Les autres récompenses ne sont pas moins hétéroclites. Le prix de la mise en scène va à Park Chan-Wook, qui, dans Decision to Leave, est virtuose jusqu’à l’étourdissement. Tandis que le prix du 75e anniversaire va à l’austère mais nécessaire Tori et Lokita, de Jean-Pierre et Luc Dardenne. Enfin, outre le prix du scénario à Tarik Saleh pour Boy from Heaven, les prix d’interprétation, à Zar Amir Ebrahimi (Holy Spider, d’Ali Abbasi) et à Song Kang Ho (Broker, Kore-Eda Hirokazu), sont honorables.

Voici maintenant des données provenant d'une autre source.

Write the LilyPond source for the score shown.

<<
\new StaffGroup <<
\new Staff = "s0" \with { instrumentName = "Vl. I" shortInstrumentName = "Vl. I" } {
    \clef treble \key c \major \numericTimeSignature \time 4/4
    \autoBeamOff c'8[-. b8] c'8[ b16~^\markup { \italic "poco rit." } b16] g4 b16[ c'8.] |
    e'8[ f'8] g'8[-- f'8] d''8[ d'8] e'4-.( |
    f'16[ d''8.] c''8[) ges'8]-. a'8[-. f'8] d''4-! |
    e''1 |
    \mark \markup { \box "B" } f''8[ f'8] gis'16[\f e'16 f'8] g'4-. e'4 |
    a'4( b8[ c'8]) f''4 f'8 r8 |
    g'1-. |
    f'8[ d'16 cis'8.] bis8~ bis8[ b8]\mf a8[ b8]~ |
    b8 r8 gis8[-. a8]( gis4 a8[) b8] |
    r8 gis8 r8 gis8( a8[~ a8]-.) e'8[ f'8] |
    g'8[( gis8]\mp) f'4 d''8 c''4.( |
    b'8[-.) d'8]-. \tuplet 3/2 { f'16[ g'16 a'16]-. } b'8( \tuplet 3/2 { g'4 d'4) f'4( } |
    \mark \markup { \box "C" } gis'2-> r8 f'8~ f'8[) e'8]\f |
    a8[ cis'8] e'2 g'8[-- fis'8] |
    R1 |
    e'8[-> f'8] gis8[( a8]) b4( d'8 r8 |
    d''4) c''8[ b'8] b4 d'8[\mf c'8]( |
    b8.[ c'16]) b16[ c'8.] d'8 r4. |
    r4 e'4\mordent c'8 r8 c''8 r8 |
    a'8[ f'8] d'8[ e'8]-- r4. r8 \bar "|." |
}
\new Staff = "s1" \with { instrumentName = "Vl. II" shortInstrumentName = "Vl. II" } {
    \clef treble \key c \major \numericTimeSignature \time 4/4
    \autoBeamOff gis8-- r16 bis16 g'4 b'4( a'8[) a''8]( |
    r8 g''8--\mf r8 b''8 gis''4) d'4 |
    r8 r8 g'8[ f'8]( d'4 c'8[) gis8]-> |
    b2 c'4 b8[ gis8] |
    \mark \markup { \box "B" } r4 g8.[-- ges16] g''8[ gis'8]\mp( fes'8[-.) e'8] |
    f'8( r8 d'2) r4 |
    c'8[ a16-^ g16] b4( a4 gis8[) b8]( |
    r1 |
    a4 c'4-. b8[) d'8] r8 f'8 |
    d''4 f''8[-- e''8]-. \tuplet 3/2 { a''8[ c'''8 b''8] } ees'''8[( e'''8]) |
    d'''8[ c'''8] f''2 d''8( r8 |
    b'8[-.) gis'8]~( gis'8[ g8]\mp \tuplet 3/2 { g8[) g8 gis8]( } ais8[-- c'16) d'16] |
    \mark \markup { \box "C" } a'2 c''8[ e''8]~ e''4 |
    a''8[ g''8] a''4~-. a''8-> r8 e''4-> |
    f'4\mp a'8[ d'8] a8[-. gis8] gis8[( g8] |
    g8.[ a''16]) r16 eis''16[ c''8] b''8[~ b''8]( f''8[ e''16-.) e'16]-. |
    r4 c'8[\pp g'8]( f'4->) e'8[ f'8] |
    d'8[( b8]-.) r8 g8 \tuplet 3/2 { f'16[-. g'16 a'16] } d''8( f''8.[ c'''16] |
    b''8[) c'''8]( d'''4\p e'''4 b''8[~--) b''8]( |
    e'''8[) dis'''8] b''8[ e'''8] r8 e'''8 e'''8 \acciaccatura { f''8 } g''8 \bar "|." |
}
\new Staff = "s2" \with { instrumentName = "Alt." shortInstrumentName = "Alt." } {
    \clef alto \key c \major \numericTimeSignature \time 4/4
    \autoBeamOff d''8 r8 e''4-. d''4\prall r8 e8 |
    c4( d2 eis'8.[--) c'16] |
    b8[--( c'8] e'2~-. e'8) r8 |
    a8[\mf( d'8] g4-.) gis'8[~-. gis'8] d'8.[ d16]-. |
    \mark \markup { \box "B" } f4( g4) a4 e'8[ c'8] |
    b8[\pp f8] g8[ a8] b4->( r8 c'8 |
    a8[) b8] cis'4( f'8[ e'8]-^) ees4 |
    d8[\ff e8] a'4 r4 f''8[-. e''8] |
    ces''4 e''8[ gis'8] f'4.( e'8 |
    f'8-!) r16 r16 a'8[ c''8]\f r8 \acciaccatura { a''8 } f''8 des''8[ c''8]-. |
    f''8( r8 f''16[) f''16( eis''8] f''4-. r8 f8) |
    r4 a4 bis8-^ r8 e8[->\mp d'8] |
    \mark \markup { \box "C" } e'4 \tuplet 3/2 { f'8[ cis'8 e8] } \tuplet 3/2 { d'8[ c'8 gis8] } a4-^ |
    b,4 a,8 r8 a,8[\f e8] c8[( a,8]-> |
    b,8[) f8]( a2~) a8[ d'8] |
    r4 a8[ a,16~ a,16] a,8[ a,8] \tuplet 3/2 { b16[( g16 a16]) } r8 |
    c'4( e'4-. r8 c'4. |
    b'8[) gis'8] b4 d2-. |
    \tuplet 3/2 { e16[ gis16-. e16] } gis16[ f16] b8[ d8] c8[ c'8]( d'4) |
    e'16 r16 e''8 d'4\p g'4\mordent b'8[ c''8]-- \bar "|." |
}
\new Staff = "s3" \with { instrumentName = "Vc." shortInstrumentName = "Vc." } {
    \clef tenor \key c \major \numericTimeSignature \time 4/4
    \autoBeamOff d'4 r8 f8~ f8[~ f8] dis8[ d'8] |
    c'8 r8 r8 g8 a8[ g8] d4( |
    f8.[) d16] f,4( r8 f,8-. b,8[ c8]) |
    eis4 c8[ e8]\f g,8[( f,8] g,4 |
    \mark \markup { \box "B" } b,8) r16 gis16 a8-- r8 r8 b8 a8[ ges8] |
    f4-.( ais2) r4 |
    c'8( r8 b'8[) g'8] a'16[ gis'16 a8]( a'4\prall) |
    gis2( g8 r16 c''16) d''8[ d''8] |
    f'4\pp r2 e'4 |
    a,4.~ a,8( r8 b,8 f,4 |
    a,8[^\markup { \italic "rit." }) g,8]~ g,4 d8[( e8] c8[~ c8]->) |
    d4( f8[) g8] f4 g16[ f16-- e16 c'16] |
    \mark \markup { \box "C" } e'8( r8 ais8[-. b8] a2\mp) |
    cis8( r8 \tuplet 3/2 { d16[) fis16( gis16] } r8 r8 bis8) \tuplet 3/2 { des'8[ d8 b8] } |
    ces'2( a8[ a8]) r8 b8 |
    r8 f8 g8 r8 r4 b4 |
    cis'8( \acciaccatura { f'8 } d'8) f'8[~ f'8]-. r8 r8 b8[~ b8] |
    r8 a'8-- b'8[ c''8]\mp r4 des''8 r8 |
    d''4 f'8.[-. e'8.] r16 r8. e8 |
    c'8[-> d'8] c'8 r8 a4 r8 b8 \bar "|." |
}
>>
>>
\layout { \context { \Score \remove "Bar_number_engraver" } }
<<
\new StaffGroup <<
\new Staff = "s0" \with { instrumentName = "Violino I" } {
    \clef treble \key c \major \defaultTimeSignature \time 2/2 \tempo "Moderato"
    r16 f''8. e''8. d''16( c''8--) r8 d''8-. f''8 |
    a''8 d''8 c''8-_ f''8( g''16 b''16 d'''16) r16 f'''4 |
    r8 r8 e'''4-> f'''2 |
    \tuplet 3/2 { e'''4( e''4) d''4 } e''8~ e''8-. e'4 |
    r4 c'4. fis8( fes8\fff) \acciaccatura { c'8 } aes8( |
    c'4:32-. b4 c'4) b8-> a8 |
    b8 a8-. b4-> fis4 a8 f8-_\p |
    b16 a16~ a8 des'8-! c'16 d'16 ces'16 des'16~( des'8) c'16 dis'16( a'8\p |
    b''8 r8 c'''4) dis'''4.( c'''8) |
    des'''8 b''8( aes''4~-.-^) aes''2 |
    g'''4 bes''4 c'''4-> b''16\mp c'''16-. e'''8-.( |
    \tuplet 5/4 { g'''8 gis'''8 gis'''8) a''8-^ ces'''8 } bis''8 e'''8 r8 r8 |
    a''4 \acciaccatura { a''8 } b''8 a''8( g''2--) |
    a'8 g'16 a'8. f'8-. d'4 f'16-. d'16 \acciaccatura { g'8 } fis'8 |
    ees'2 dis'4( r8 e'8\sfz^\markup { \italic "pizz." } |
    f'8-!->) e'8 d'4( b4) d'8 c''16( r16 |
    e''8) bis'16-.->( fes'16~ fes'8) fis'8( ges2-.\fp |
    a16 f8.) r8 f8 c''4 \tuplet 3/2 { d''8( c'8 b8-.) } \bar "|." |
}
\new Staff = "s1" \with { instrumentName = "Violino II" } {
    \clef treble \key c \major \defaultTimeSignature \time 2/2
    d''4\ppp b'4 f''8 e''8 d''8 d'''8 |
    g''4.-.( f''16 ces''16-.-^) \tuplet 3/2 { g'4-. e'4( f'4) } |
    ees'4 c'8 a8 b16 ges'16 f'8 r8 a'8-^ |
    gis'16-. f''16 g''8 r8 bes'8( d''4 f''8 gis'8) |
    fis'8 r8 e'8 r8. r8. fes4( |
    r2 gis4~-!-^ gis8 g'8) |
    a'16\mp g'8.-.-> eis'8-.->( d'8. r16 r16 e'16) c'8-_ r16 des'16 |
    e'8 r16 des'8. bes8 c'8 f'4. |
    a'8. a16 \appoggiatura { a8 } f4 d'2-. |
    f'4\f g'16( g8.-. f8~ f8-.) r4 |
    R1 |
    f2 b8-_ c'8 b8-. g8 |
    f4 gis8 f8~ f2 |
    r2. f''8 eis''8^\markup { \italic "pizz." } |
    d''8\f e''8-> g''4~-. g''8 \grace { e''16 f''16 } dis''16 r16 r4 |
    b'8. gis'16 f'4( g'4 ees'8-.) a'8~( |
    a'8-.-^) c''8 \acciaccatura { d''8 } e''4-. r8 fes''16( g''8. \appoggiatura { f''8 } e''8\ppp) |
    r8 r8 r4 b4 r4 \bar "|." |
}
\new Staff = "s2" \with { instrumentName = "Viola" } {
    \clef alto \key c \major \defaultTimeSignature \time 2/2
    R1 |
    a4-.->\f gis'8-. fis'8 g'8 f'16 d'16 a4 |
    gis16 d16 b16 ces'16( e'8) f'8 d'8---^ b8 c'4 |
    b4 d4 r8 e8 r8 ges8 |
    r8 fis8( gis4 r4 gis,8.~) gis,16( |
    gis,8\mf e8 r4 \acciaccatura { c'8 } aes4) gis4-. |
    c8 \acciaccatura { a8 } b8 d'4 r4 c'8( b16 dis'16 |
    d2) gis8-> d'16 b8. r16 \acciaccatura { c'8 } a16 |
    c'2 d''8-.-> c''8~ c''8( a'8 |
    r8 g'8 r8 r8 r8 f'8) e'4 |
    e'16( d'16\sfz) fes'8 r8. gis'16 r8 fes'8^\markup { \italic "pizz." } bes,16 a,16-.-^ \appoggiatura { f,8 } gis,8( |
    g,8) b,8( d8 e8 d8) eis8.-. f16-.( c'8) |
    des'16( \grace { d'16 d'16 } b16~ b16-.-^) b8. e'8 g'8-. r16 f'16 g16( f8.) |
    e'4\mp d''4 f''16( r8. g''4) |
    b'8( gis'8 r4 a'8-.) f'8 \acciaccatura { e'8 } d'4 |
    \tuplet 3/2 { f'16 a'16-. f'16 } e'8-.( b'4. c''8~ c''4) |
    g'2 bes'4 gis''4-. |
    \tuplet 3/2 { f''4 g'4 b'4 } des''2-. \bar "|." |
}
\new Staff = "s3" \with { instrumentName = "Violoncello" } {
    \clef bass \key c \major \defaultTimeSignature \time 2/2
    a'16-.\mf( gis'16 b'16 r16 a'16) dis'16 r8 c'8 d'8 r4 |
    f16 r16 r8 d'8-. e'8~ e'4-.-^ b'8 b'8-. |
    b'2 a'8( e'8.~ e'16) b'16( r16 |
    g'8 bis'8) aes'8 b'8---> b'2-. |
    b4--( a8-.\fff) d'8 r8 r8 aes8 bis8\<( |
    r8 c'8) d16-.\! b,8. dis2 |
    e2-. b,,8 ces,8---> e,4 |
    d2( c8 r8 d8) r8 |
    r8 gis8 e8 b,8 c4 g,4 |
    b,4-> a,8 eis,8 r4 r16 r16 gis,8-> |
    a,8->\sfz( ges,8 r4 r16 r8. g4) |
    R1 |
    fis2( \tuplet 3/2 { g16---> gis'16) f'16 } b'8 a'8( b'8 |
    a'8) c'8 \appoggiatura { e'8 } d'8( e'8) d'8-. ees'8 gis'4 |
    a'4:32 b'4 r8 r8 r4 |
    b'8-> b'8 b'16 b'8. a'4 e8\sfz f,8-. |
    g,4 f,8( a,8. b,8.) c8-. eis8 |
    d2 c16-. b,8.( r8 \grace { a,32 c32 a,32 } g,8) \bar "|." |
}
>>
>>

Quoi qu’on pense du palmarès, le milieu du cinéma porte beaucoup d’espoir sur la capacité de ces films primés à mobiliser les spectatrices et les spectateurs. Les résultats d’une nouvelle enquête expliquant la désaffection des salles, réalisée pour le Centre national du cinéma et de l’image animée et rendue publique durant le festival, n’ont pas apporté beaucoup de révélations. Cinq raisons sont invoquées : « une perte d’habitude d’aller au cinéma » (pour 38 % des sondés), « la perception du prix du billet » (36 %), « le port du masque » (33 %), « la préférence pour regarder des films sur d’autres supports » (26 %), enfin « le manque d’intérêt pour les films proposés » (23 %). Si Cannes, en ce mois de mai, a été un lieu de réjouissances cinématographiques, il faut désormais parier que celles-ci se perpétueront dans les salles.